The WEF’s plans for the “reset” of food and agriculture include projects and strategic partnerships that favor genetically modified organisms, lab-made proteins, and pharmaceuticals and industrial chemicals as sustainable solutions to food and health issues.
For example, WEF has promoted and partnered with an organization called EAT Forum. EAT Forum describes itself as a “Davos for food” that plans to “add value to business and industry” and “set the political agenda.”
EAT was co-founded by Wellcome Trust, an organization established with funds from GlaxoSmithKline and which still has strategic partnerships with the drugmaker. EAT collaborates with nearly 40 city governments in Europe, Africa, Asia, North America, South America, and Australia. The organization also assists the United Nations Children’s Fund (UNICEF) in the “creation of new dietary guidelines” and sustainable development initiatives.
According to Frederic Leroy, a food science and biotechnology professor at the University of Brussels, the EAT network interacts closely with some of the biggest imitation meat companies, including Impossible Foods and other biotech companies, which aim to replace wholesome nutritious foods with genetically modified lab creations.
“They frame it as healthy and sustainable, which of course it is neither,” Leroy told The Defender.

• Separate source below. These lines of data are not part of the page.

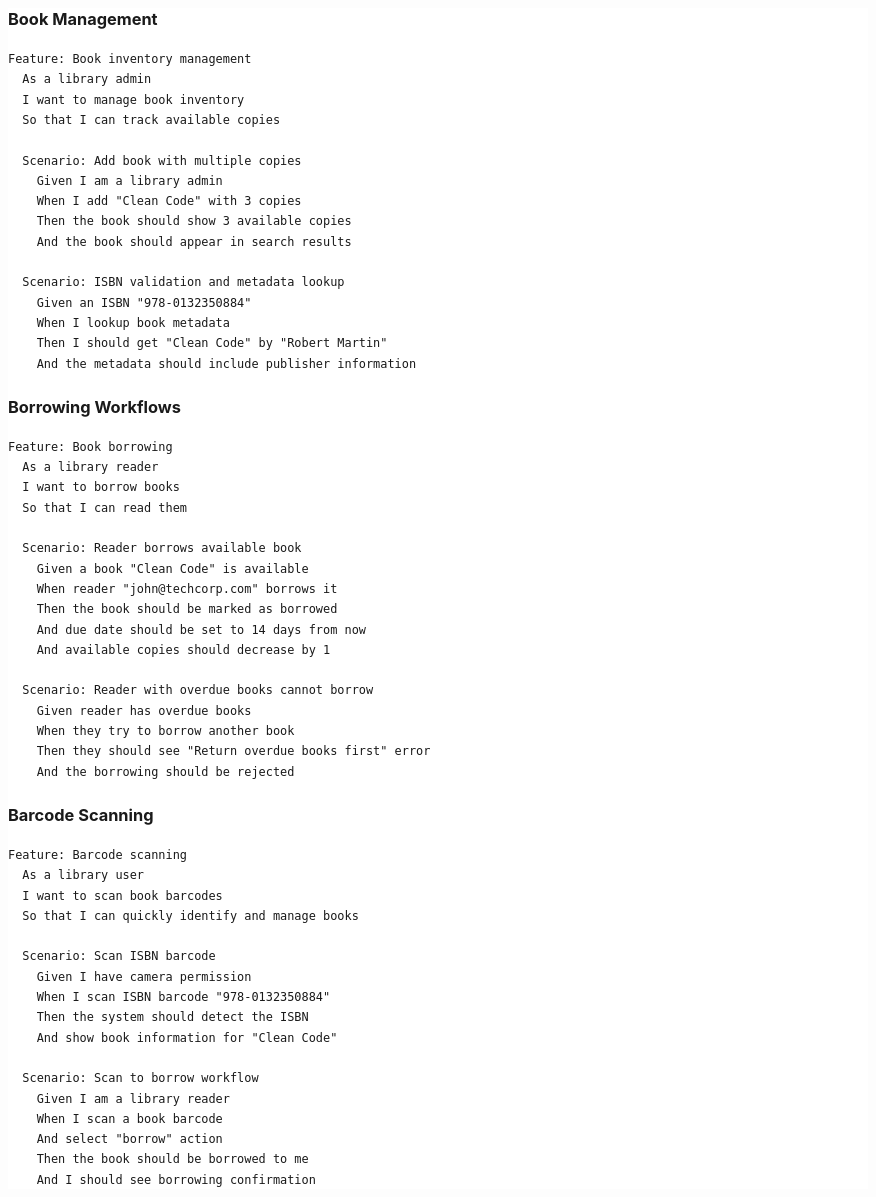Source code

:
 ```gherkin
```

### Book Management
```gherkin
Feature: Book inventory management
  As a library admin
  I want to manage book inventory
  So that I can track available copies

  Scenario: Add book with multiple copies
    Given I am a library admin
    When I add "Clean Code" with 3 copies
    Then the book should show 3 available copies
    And the book should appear in search results

  Scenario: ISBN validation and metadata lookup
    Given an ISBN "978-0132350884"
    When I lookup book metadata
    Then I should get "Clean Code" by "Robert Martin"
    And the metadata should include publisher information
```

### Borrowing Workflows
```gherkin
Feature: Book borrowing
  As a library reader
  I want to borrow books
  So that I can read them

  Scenario: Reader borrows available book
    Given a book "Clean Code" is available
    When reader "john@techcorp.com" borrows it
    Then the book should be marked as borrowed
    And due date should be set to 14 days from now
    And available copies should decrease by 1

  Scenario: Reader with overdue books cannot borrow
    Given reader has overdue books
    When they try to borrow another book
    Then they should see "Return overdue books first" error
    And the borrowing should be rejected
```

### Barcode Scanning
```gherkin
Feature: Barcode scanning
  As a library user
  I want to scan book barcodes
  So that I can quickly identify and manage books

  Scenario: Scan ISBN barcode
    Given I have camera permission
    When I scan ISBN barcode "978-0132350884"
    Then the system should detect the ISBN
    And show book information for "Clean Code"

  Scenario: Scan to borrow workflow
    Given I am a library reader
    When I scan a book barcode
    And select "borrow" action
    Then the book should be borrowed to me
    And I should see borrowing confirmation
```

Impossible Foods was initially co-funded by Google, Jeff Bezos, and Bill Gates. Recent lab results showed the company’s imitation meat contained glyphosate levels 11 times higher than its closest competitor.

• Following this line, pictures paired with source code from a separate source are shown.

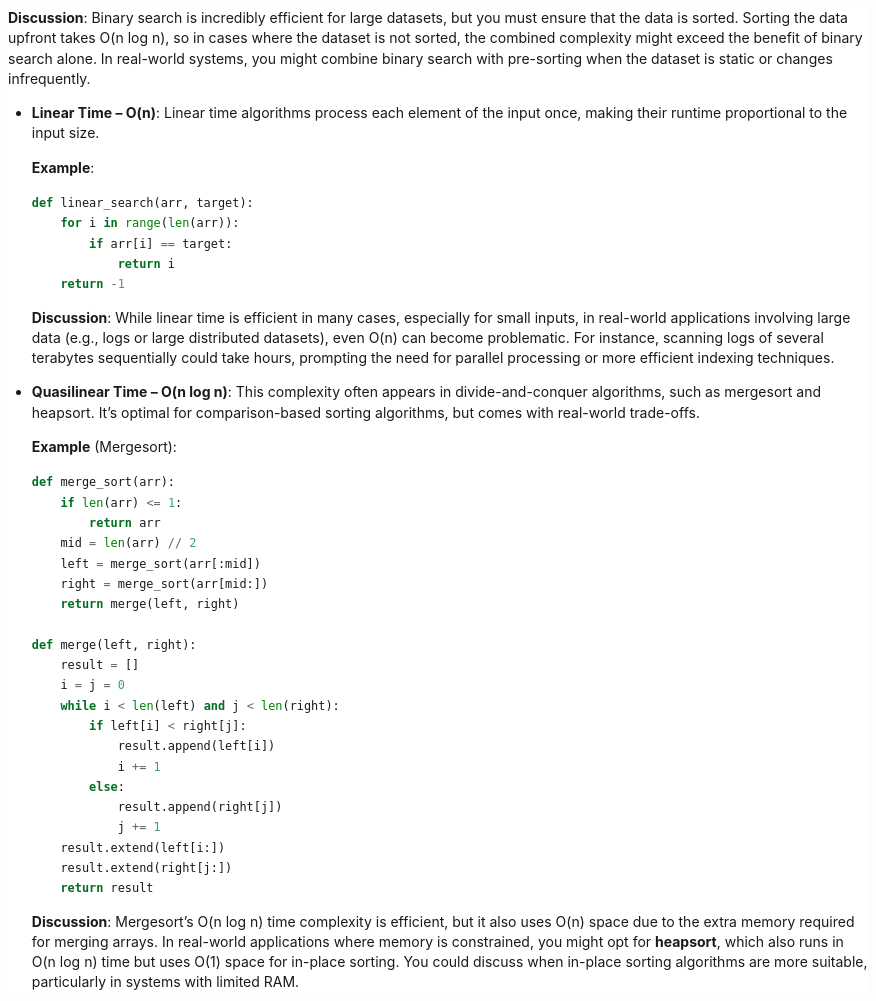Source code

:   **Discussion**: Binary search is incredibly efficient for large datasets, but you must ensure that the data is sorted. Sorting the data upfront takes O(n log n), so in cases where the dataset is not sorted, the combined complexity might exceed the benefit of binary search alone. In real-world systems, you might combine binary search with pre-sorting when the dataset is static or changes infrequently.

- **Linear Time – O(n)**: Linear time algorithms process each element of the input once, making their runtime proportional to the input size.

  **Example**:
  
  ```python
  def linear_search(arr, target):
      for i in range(len(arr)):
          if arr[i] == target:
              return i
      return -1
  ```

  **Discussion**: While linear time is efficient in many cases, especially for small inputs, in real-world applications involving large data (e.g., logs or large distributed datasets), even O(n) can become problematic. For instance, scanning logs of several terabytes sequentially could take hours, prompting the need for parallel processing or more efficient indexing techniques.

- **Quasilinear Time – O(n log n)**: This complexity often appears in divide-and-conquer algorithms, such as mergesort and heapsort. It’s optimal for comparison-based sorting algorithms, but comes with real-world trade-offs.

  **Example** (Mergesort):
  
  ```python
  def merge_sort(arr):
      if len(arr) <= 1:
          return arr
      mid = len(arr) // 2
      left = merge_sort(arr[:mid])
      right = merge_sort(arr[mid:])
      return merge(left, right)

  def merge(left, right):
      result = []
      i = j = 0
      while i < len(left) and j < len(right):
          if left[i] < right[j]:
              result.append(left[i])
              i += 1
          else:
              result.append(right[j])
              j += 1
      result.extend(left[i:])
      result.extend(right[j:])
      return result
  ```

  **Discussion**: Mergesort’s O(n log n) time complexity is efficient, but it also uses O(n) space due to the extra memory required for merging arrays. In real-world applications where memory is constrained, you might opt for **heapsort**, which also runs in O(n log n) time but uses O(1) space for in-place sorting. You could discuss when in-place sorting algorithms are more suitable, particularly in systems with limited RAM.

EAT’s biggest initiative is called FReSH, which the organization describes as an effort to drive the transformation of the food system. The project’s partners include Bayer, Cargill, Syngenta, Unilever, and even tech giant Google.

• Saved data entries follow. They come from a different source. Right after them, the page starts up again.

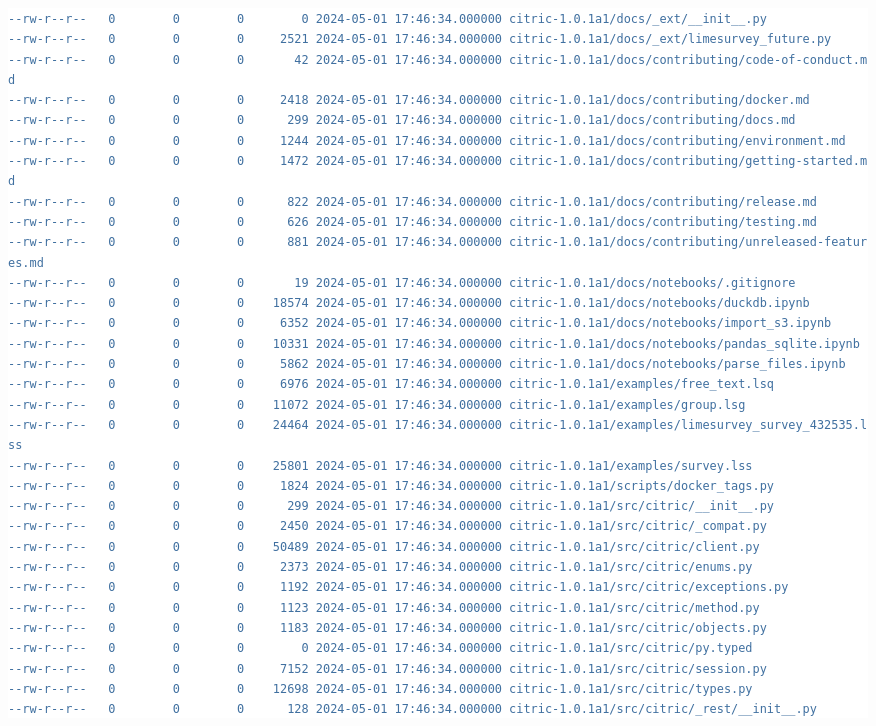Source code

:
 ```diff
--rw-r--r--   0        0        0        0 2024-05-01 17:46:34.000000 citric-1.0.1a1/docs/_ext/__init__.py
--rw-r--r--   0        0        0     2521 2024-05-01 17:46:34.000000 citric-1.0.1a1/docs/_ext/limesurvey_future.py
--rw-r--r--   0        0        0       42 2024-05-01 17:46:34.000000 citric-1.0.1a1/docs/contributing/code-of-conduct.md
--rw-r--r--   0        0        0     2418 2024-05-01 17:46:34.000000 citric-1.0.1a1/docs/contributing/docker.md
--rw-r--r--   0        0        0      299 2024-05-01 17:46:34.000000 citric-1.0.1a1/docs/contributing/docs.md
--rw-r--r--   0        0        0     1244 2024-05-01 17:46:34.000000 citric-1.0.1a1/docs/contributing/environment.md
--rw-r--r--   0        0        0     1472 2024-05-01 17:46:34.000000 citric-1.0.1a1/docs/contributing/getting-started.md
--rw-r--r--   0        0        0      822 2024-05-01 17:46:34.000000 citric-1.0.1a1/docs/contributing/release.md
--rw-r--r--   0        0        0      626 2024-05-01 17:46:34.000000 citric-1.0.1a1/docs/contributing/testing.md
--rw-r--r--   0        0        0      881 2024-05-01 17:46:34.000000 citric-1.0.1a1/docs/contributing/unreleased-features.md
--rw-r--r--   0        0        0       19 2024-05-01 17:46:34.000000 citric-1.0.1a1/docs/notebooks/.gitignore
--rw-r--r--   0        0        0    18574 2024-05-01 17:46:34.000000 citric-1.0.1a1/docs/notebooks/duckdb.ipynb
--rw-r--r--   0        0        0     6352 2024-05-01 17:46:34.000000 citric-1.0.1a1/docs/notebooks/import_s3.ipynb
--rw-r--r--   0        0        0    10331 2024-05-01 17:46:34.000000 citric-1.0.1a1/docs/notebooks/pandas_sqlite.ipynb
--rw-r--r--   0        0        0     5862 2024-05-01 17:46:34.000000 citric-1.0.1a1/docs/notebooks/parse_files.ipynb
--rw-r--r--   0        0        0     6976 2024-05-01 17:46:34.000000 citric-1.0.1a1/examples/free_text.lsq
--rw-r--r--   0        0        0    11072 2024-05-01 17:46:34.000000 citric-1.0.1a1/examples/group.lsg
--rw-r--r--   0        0        0    24464 2024-05-01 17:46:34.000000 citric-1.0.1a1/examples/limesurvey_survey_432535.lss
--rw-r--r--   0        0        0    25801 2024-05-01 17:46:34.000000 citric-1.0.1a1/examples/survey.lss
--rw-r--r--   0        0        0     1824 2024-05-01 17:46:34.000000 citric-1.0.1a1/scripts/docker_tags.py
--rw-r--r--   0        0        0      299 2024-05-01 17:46:34.000000 citric-1.0.1a1/src/citric/__init__.py
--rw-r--r--   0        0        0     2450 2024-05-01 17:46:34.000000 citric-1.0.1a1/src/citric/_compat.py
--rw-r--r--   0        0        0    50489 2024-05-01 17:46:34.000000 citric-1.0.1a1/src/citric/client.py
--rw-r--r--   0        0        0     2373 2024-05-01 17:46:34.000000 citric-1.0.1a1/src/citric/enums.py
--rw-r--r--   0        0        0     1192 2024-05-01 17:46:34.000000 citric-1.0.1a1/src/citric/exceptions.py
--rw-r--r--   0        0        0     1123 2024-05-01 17:46:34.000000 citric-1.0.1a1/src/citric/method.py
--rw-r--r--   0        0        0     1183 2024-05-01 17:46:34.000000 citric-1.0.1a1/src/citric/objects.py
--rw-r--r--   0        0        0        0 2024-05-01 17:46:34.000000 citric-1.0.1a1/src/citric/py.typed
--rw-r--r--   0        0        0     7152 2024-05-01 17:46:34.000000 citric-1.0.1a1/src/citric/session.py
--rw-r--r--   0        0        0    12698 2024-05-01 17:46:34.000000 citric-1.0.1a1/src/citric/types.py
--rw-r--r--   0        0        0      128 2024-05-01 17:46:34.000000 citric-1.0.1a1/src/citric/_rest/__init__.py
```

“Companies like Unilever and Bayer and other pharmaceutical companies are already chemical processors — so many of these companies are very well positioned to profit off of this new food business which revolves around processing chemicals and extracts needed to produce these lab-made foods on a global scale,” Leroy said.
In Schwab’s book, he discusses how biotechnology and genetically modified food should become a central pillar to repairing global food scarcity issues, issues which COVID has revealed and exacerbated.
He writes “global food security will only be achieved if regulations on genetically modified foods are adapted to reflect the reality that gene editing offers a precise, efficient and safe method of improving crops.”
Shiva disagrees. She told The Defender that the “WEF is parading fake science,” and “for Mr. Schwab to promote these technologies as solutions prove that The Great Reset is about maintaining and empowering a corporate extraction machine and the private ownership of life.”
EAT developed what it refers to as “the planetary health diet,” which the WEF champions as the “sustainable dietary solution of the future.” But according to Leroy, it’s a diet that’s supposed to replace everything else. “The diet aims to cut the meat and dairy intake of the global population by as much as 90% in some cases and replaces it with lab-made foods, cereals, and oil,” he said.
Shiva further explained, “EAT’s proposed diet is not about nutrition at all, it’s about big business and it’s about a corporate takeover of the food system.”
According to EAT’s own reports, the big adjustments the organization and its corporate partners want to make to the food system are “unlikely to be successful if left up to the individual,” and the changes they wish to impose on societal eating habits and food “require reframing at the systemic level with hard policy interventions that include laws, fiscal measures, subsidies and penalties, trade reconfiguration and other economic and structural measures.”
But Shiva said this is the wrong approach, because “all of the science” shows that diets should be centered around regional and geographical biodiversity. She explained that “EAT’s uniform global diet will be produced with western technology and agricultural chemicals. Forcing this onto sovereign nations by multinational lobbying is what I refer to as food imperialism.”